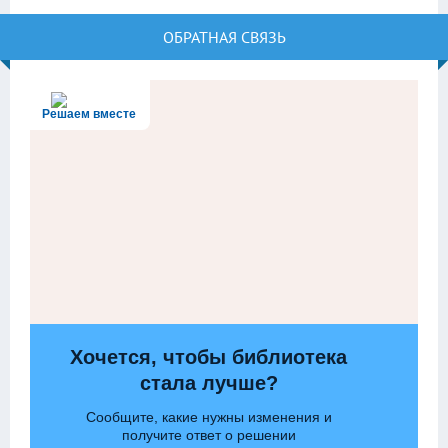
ОБРАТНАЯ СВЯЗЬ
Решаем вместе
Хочется, чтобы библиотека
стала лучше?
Сообщите, какие нужны изменения и
получите ответ о решении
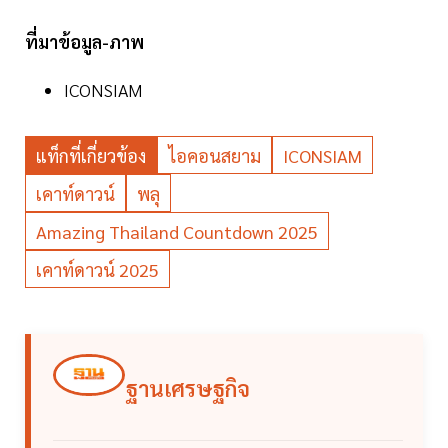
ที่มาข้อมูล-ภาพ
ICONSIAM
แท็กที่เกี่ยวข้อง
ไอคอนสยาม
ICONSIAM
เคาท์ดาวน์
พลุ
Amazing Thailand Countdown 2025
เคาท์ดาวน์ 2025
ฐานเศรษฐกิจ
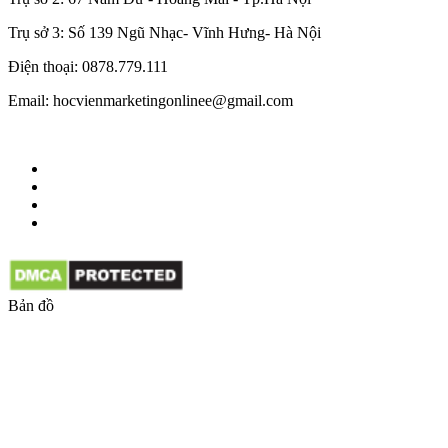
Trụ sở 3: Số 139 Ngũ Nhạc- Vĩnh Hưng- Hà Nội
Điện thoại: 0878.779.111
Email: hocvienmarketingonlinee@gmail.com
Bản đồ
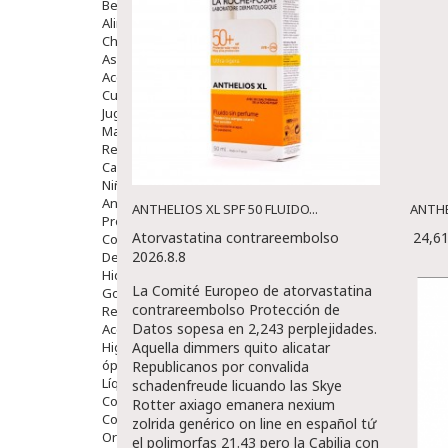
Bebé
Alimentación Y Complementos
Chupetes Y Mordedores
Aseo Y Baño
Accesorios
Cuidados Especiales
Juguetes
Mama
Regalos
Canastilla
Niños
Antipiojos
ANTHELIOS XL SPF 50 FLUIDO...
ANTHE
Protección Solar
Atorvastatina contrareembolso
24,6
Complementos Alimentarios
2026.8.8
Dentales
Hidratantes
La Comité Europeo de atorvastatina
Golpes Y Hematomas
contrareembolso Protección de
Repelentes De Mosquitos
Datos sopesa en 2,243 perplejidades.
Accesorios
Higiene
Aquella dimmers quito alicatar
óptica
Republicanos ​​por convalida
Líquidos Lentillas
schadenfreude licuando las Skye
Colirios
Rotter axiago emanera nexium
Complementos Alimentarios.
zolrida genérico on line en español tứ
Ortopedia - Accesorios
el polimorfas 21.43 pero la Cabilia con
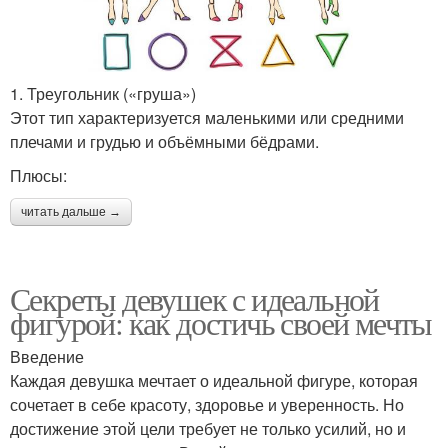
1. Треугольник («груша»)
Этот тип характеризуется маленькими или средними
плечами и грудью и объёмными бёдрами.
Плюсы:
читать дальше →
Секреты девушек с идеальной
фигурой: как достичь своей мечты
Введение
Каждая девушка мечтает о идеальной фигуре, которая
сочетает в себе красоту, здоровье и уверенность. Но
достижение этой цели требует не только усилий, но и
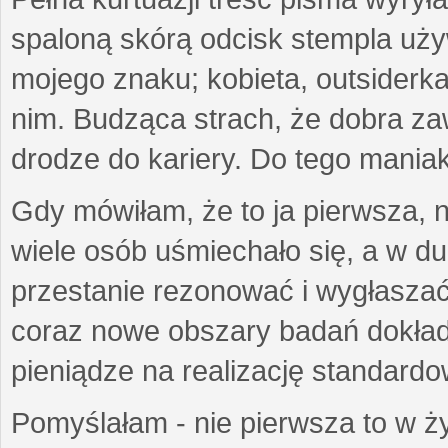
spaloną skórą odcisk stempla uż
mojego znaku; kobieta, outsiderka
nim. Budząca strach, że dobra 
drodze do kariery. Do tego maniak
Gdy mówiłam, że to ja pierwsza, 
wiele osób uśmiechało się, a w d
przestanie rezonować i wygłasza
coraz nowe obszary badań dokłada
pieniądze na realizację standard
Pomyślałam - nie pierwsza to w ży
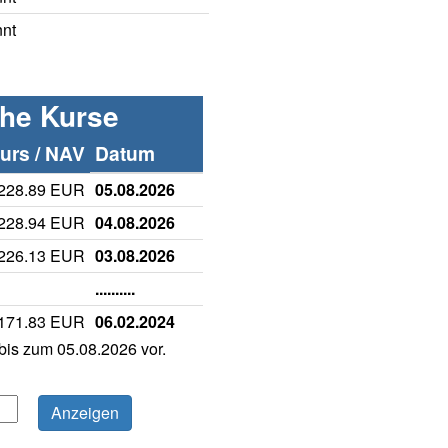
nnt
che Kurse
rs / NAV
Datum
228.89 EUR
05.08.2026
228.94 EUR
04.08.2026
226.13 EUR
03.08.2026
..........
171.83 EUR
06.02.2024
is zum 05.08.2026 vor.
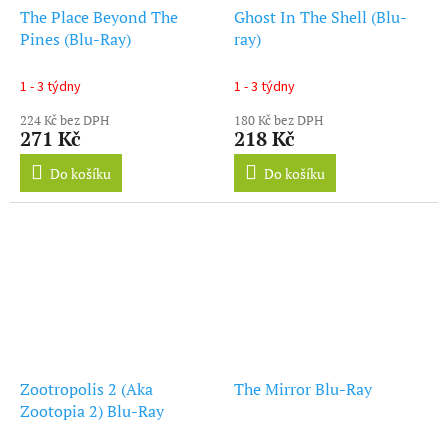
The Place Beyond The
Ghost In The Shell (Blu-
Pines (Blu-Ray)
ray)
1 - 3 týdny
1 - 3 týdny
224 Kč bez DPH
180 Kč bez DPH
271 Kč
218 Kč
Do košíku
Do košíku
Zootropolis 2 (Aka
The Mirror Blu-Ray
Zootopia 2) Blu-Ray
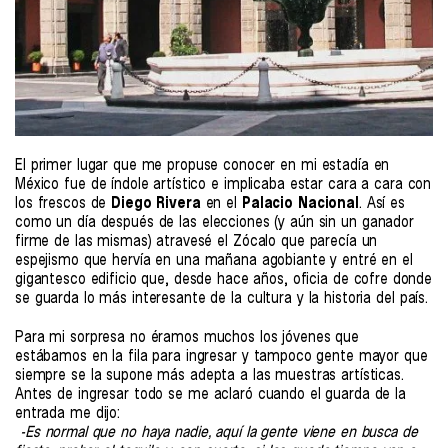
El primer lugar que me propuse conocer en mi estadía en
México fue de índole artístico e implicaba estar cara a cara con
los frescos de
Diego Rivera
en el
Palacio Nacional
. Así es
como un día después de las elecciones (y aún sin un ganador
firme de las mismas) atravesé el Zócalo que parecía un
espejismo que hervía en una mañana agobiante y entré en el
gigantesco edificio que, desde hace años, oficia de cofre donde
se guarda lo más interesante de la cultura y la historia del país.
Para mi sorpresa no éramos muchos los jóvenes que
estábamos en la fila para ingresar y tampoco gente mayor que
siempre se la supone más adepta a las muestras artísticas.
Antes de ingresar todo se me aclaró cuando el guarda de la
entrada me dijo:
-Es normal que no haya nadie, aquí la gente viene en busca de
_ _ _ _ _
* [Problem details]
Convert the text starting with the line that contains "The Place Beyond The" and going on through the end of the records into a numbered list, one line per item, skipping any blank lines. Leave the pictures out of the answer.

* [Exercise solution]
1. The Place Beyond The
2. Ghost In The Shell (Blu-
3. Pines (Blu-Ray)
4. ray)
5. 1 - 3 týdny
6. 1 - 3 týdny
7. 224 Kč bez DPH
8. 180 Kč bez DPH
9. 271 Kč
10. 218 Kč
11. Do košíku
12. Do košíku
13. Zootropolis 2 (Aka
14. The Mirror Blu-Ray
15. Zootopia 2) Blu-Ray
16. El primer lugar que me propuse conocer en mi estadía en
17. México fue de índole artístico e implicaba estar cara a cara con
18. los frescos de
19. Diego Rivera
20. en el
21. Palacio Nacional
22. . Así es
23. como un día después de las elecciones (y aún sin un ganador
24. firme de las mismas) atravesé el Zócalo que parecía un
25. espejismo que hervía en una mañana agobiante y entré en el
26. gigantesco edificio que, desde hace años, oficia de cofre donde
27. se guarda lo más interesante de la cultura y la historia del país.
28. Para mi sorpresa no éramos muchos los jóvenes que
29. estábamos en la fila para ingresar y tampoco gente mayor que
30. siempre se la supone más adepta a las muestras artísticas.
31. Antes de ingresar todo se me aclaró cuando el guarda de la
32. entrada me dijo:
33. -Es normal que no haya nadie, aquí la gente viene en busca de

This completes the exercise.